Critical responses were written as well. With some students being rather blunt about their classes. One student told me that he was hoping one of his professors got fired.

Other replies like, ‘Dude why’, ‘Please do better!’ but that isn’t all that I got.

I got, “What the fuck is going on?” I got, “teach me something.”

It may be easy to give a professor a compliment, but it is a completely different experience to give a critique. Some asked to change the structure of a class, others asked for less readings and exams. Others still wanted more flexibility and understanding that school wasn’t the only aspect of their life.

Some asked what life may have been in post-World War II Germany, where that professor grew up. How did they teach you about Nazis?

Professors are obviously not all bad, sometimes they keep us sane. This is something I wish to stress. People found compliments to be no news. Telling your professor that they are doing a great job doesn’t make most want to stop and write on a board, frustration does that.

Sometimes though a professor is the source of a smile. Sometimes you crave a beer with your favorite professor. Or, in my case, you give your thermodynamics professor a Valentines card.

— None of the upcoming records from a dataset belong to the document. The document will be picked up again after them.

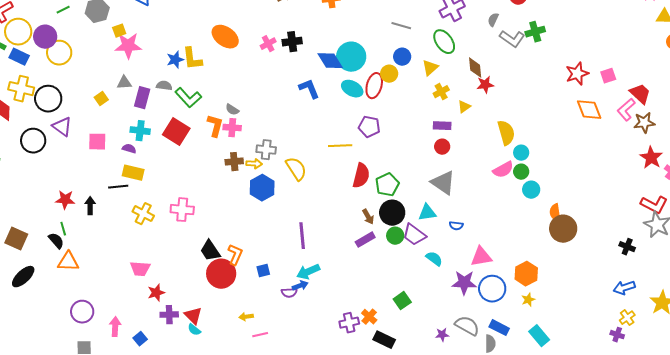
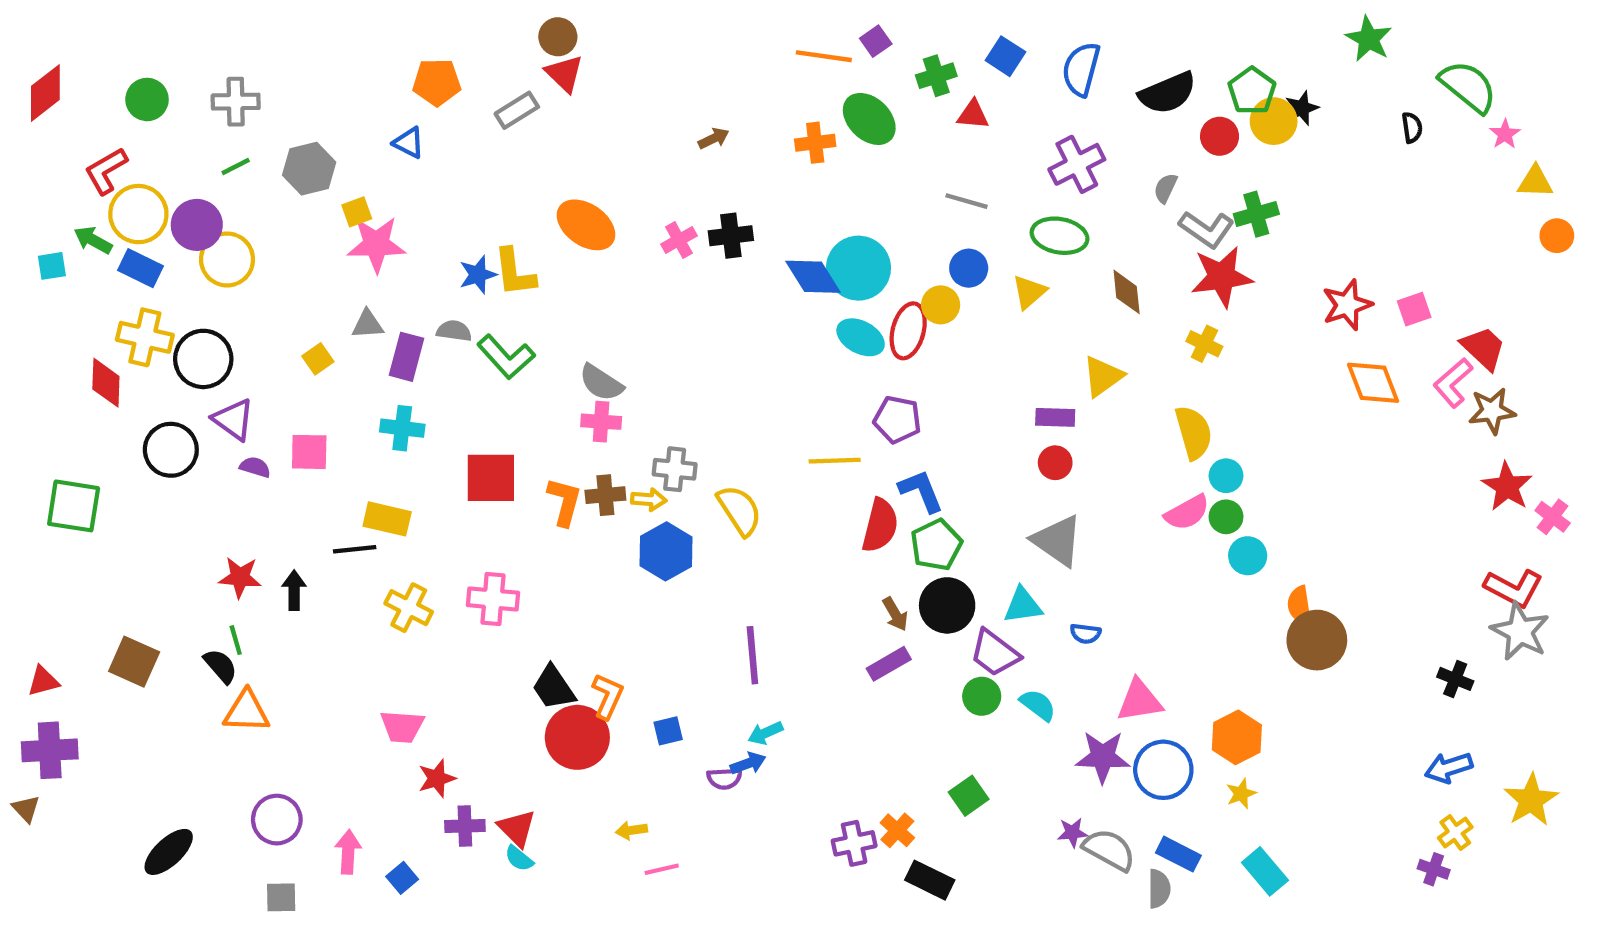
green ellipse: (444, 42) -> (1060, 236), turned -45
red star: (485, 85) -> (1222, 277), moved, size x1.6
blue L-shape: (309, 89) -> (921, 491), moved
yellow cross: (441, 92) -> (1204, 344), moved, turned -35
yellow triangle: (464, 107) -> (1103, 376), size x1.5
gray semicircle: (232, 110) -> (601, 383), size x1.5
orange L-shape: (215, 126) -> (564, 502), moved
red square: (176, 132) -> (491, 478), moved, turned -32
purple semicircle: (129, 149) -> (255, 467), moved
green circle: (395, 236) -> (982, 696), moved
cyan arrow: (308, 272) -> (765, 733), size x0.7
black ellipse: (23, 277) -> (169, 852), moved
purple star: (442, 335) -> (1072, 832), moved

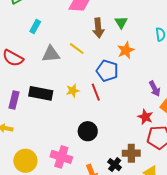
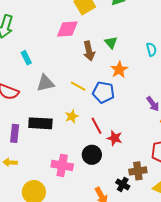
cyan rectangle: (35, 26) -> (26, 58), turned -48
yellow line: (77, 48) -> (78, 86), moved
red line: (96, 92) -> (96, 126), moved
red star: (145, 117) -> (115, 138), moved
pink cross: (61, 157) -> (62, 165), moved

“You are smarter than I will ever be,” “thanks for your jokes” and “you look very professional today.”

Others had even closer connections to their professors,

“Thanks for being my mom away from home.”

Sometimes professors understand you on a much deeper level. In smaller majors, especially colleges can seem like close-knit families. Larger colleges, including engineering from personal experience eventually shrink. Eventually, you find the friendly ones and they make it worth it.

Now that the air has been cleared we can get back to class and prepare for those finals. Professors aren’t all bad, for sure though there are critiques. These critiques are important for bettering education here at NDSU, positive or negative.